Source data:

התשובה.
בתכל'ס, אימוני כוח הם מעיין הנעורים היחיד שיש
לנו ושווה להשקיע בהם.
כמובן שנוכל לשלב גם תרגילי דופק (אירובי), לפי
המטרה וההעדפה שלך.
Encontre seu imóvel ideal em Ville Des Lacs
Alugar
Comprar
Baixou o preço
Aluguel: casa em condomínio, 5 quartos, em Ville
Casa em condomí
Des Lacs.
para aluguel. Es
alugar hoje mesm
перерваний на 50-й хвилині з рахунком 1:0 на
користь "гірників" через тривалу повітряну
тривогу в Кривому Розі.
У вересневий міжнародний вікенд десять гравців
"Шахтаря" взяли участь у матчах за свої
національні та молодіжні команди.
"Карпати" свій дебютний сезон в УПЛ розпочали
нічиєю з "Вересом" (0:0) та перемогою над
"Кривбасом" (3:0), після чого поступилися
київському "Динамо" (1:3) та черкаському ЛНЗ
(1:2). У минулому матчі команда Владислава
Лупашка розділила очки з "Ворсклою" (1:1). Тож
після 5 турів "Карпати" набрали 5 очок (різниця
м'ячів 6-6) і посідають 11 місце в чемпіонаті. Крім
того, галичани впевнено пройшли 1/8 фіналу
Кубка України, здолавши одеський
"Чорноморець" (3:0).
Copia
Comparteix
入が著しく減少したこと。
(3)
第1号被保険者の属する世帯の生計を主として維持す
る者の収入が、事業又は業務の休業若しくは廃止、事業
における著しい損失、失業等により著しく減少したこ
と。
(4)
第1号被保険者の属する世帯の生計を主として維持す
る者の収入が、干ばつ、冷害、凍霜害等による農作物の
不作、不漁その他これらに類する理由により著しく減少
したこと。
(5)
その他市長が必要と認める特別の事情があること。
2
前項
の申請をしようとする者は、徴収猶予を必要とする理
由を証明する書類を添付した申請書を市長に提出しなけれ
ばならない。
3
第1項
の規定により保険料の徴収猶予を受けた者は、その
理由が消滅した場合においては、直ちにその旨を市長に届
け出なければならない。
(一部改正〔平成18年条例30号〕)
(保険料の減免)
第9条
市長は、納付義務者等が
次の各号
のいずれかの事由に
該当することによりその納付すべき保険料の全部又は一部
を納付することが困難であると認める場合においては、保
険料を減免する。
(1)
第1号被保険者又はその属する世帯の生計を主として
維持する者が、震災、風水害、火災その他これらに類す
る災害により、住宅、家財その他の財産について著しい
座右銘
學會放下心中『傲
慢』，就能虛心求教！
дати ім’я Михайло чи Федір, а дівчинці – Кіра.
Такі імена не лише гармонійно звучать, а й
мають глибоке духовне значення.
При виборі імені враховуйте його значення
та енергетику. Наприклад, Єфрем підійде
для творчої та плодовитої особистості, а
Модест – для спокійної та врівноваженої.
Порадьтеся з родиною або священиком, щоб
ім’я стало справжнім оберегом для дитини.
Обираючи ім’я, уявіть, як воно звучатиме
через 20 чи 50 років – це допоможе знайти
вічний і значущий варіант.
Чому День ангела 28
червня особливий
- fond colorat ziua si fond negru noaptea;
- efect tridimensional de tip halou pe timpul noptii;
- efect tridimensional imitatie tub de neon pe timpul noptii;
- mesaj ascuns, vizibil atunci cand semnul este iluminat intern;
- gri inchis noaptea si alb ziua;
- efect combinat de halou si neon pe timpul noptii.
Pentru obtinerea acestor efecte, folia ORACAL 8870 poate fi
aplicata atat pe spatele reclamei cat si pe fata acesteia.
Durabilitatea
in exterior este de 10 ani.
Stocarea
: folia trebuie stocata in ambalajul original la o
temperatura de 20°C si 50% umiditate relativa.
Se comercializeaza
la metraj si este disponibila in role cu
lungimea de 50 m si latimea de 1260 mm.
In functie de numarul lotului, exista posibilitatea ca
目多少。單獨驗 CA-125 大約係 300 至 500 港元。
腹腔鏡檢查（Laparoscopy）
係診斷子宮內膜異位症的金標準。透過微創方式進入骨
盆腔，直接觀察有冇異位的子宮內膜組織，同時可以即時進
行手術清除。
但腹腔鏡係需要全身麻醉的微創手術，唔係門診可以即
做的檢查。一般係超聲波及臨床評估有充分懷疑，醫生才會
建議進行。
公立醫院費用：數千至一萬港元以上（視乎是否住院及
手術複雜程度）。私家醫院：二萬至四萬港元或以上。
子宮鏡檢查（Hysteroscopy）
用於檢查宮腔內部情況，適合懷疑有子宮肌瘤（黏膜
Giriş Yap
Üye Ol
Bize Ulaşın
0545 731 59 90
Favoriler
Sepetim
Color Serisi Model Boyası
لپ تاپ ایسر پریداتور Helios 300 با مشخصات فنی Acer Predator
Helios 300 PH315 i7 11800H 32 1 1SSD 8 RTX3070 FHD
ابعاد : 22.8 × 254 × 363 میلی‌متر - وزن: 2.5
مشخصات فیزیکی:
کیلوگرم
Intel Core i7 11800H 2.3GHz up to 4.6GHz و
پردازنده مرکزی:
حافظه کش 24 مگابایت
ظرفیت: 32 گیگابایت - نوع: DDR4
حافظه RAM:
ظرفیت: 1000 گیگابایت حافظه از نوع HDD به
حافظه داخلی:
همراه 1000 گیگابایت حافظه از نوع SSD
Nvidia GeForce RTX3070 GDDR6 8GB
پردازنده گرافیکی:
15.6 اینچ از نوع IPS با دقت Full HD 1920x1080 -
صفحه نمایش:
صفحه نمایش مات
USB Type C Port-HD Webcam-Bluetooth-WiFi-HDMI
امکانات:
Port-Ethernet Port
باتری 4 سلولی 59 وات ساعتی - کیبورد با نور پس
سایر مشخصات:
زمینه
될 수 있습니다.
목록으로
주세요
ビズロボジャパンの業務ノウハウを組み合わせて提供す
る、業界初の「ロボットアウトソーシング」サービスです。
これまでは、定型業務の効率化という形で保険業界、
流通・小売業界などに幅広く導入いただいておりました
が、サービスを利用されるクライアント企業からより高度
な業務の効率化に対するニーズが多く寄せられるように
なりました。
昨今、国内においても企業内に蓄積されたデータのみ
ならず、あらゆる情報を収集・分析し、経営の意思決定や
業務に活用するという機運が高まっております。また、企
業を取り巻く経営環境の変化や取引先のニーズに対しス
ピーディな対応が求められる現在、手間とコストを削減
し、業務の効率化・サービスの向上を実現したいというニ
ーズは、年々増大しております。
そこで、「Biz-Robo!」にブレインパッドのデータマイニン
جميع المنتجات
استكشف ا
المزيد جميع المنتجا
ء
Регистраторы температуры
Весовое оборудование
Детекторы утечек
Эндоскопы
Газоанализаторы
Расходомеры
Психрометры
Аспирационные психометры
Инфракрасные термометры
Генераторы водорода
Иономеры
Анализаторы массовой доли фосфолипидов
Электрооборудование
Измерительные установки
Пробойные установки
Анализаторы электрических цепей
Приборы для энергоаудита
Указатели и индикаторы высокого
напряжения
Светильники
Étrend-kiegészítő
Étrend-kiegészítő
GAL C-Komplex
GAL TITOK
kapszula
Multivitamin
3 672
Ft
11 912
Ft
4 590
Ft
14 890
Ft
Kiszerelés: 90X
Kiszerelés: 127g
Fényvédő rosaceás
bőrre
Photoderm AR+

Directions for this task: What is the number of lines above that contain "ظرفیت"? Reply with that number only.

Problem solution: 2